-- Task to carry out --
Please repeat the lines of the records, starting at the line that contains "A stale element" and ending with the last line of the records, and leave out the pictures.

━━━━━━━━

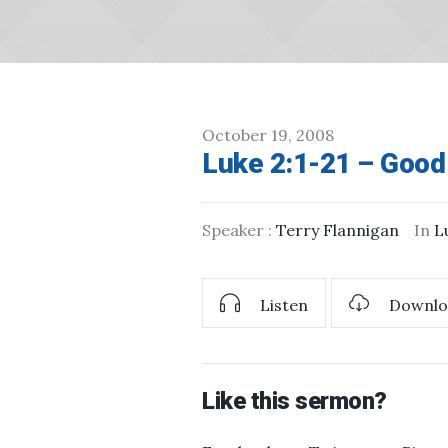
October 19, 2008
Luke 2:1-21 – Goo
Speaker :
Terry Flannigan
In
L
Listen
Downlo
Like this sermon?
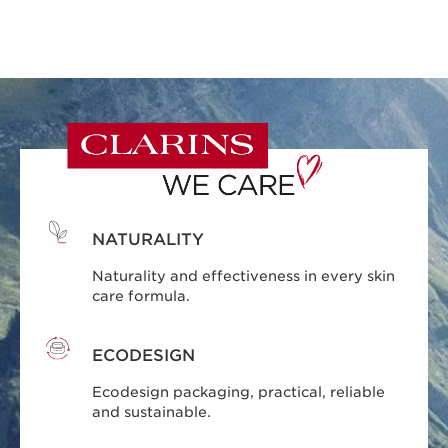
NATURALITY
Naturality and effectiveness in every skin
care formula.
ECODESIGN
Ecodesign packaging, practical, reliable
and sustainable.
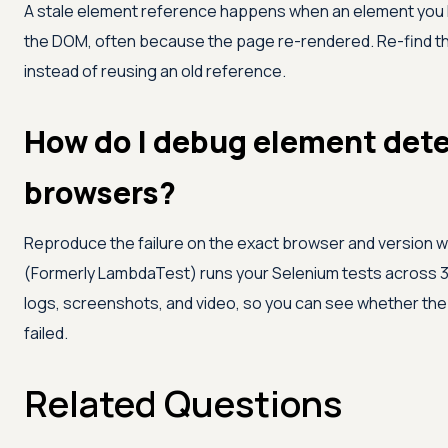
A stale element reference happens when an element you lo
the DOM, often because the page re-rendered. Re-find the 
instead of reusing an old reference.
How do I debug element dete
browsers?
Reproduce the failure on the exact browser and version whe
(Formerly LambdaTest)
runs your Selenium tests across 
logs, screenshots, and video, so you can see whether th
failed.
Related Questions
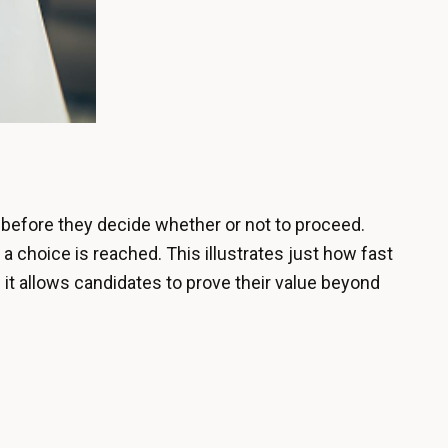
before they decide whether or not to proceed.
a choice is reached. This illustrates just how fast
 it allows candidates to prove their value beyond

━━━━━━━━

-- Solution to this task --
A stale element reference happens when an element you lo
the DOM, often because the page re-rendered. Re-find the 
instead of reusing an old reference.
How do I debug element dete
browsers?
Reproduce the failure on the exact browser and version whe
(Formerly LambdaTest)
runs your Selenium tests across 
logs, screenshots, and video, so you can see whether th
failed.
Related Questions
before they decide whether or not to proceed.
a choice is reached. This illustrates just how fast
 it allows candidates to prove their value beyond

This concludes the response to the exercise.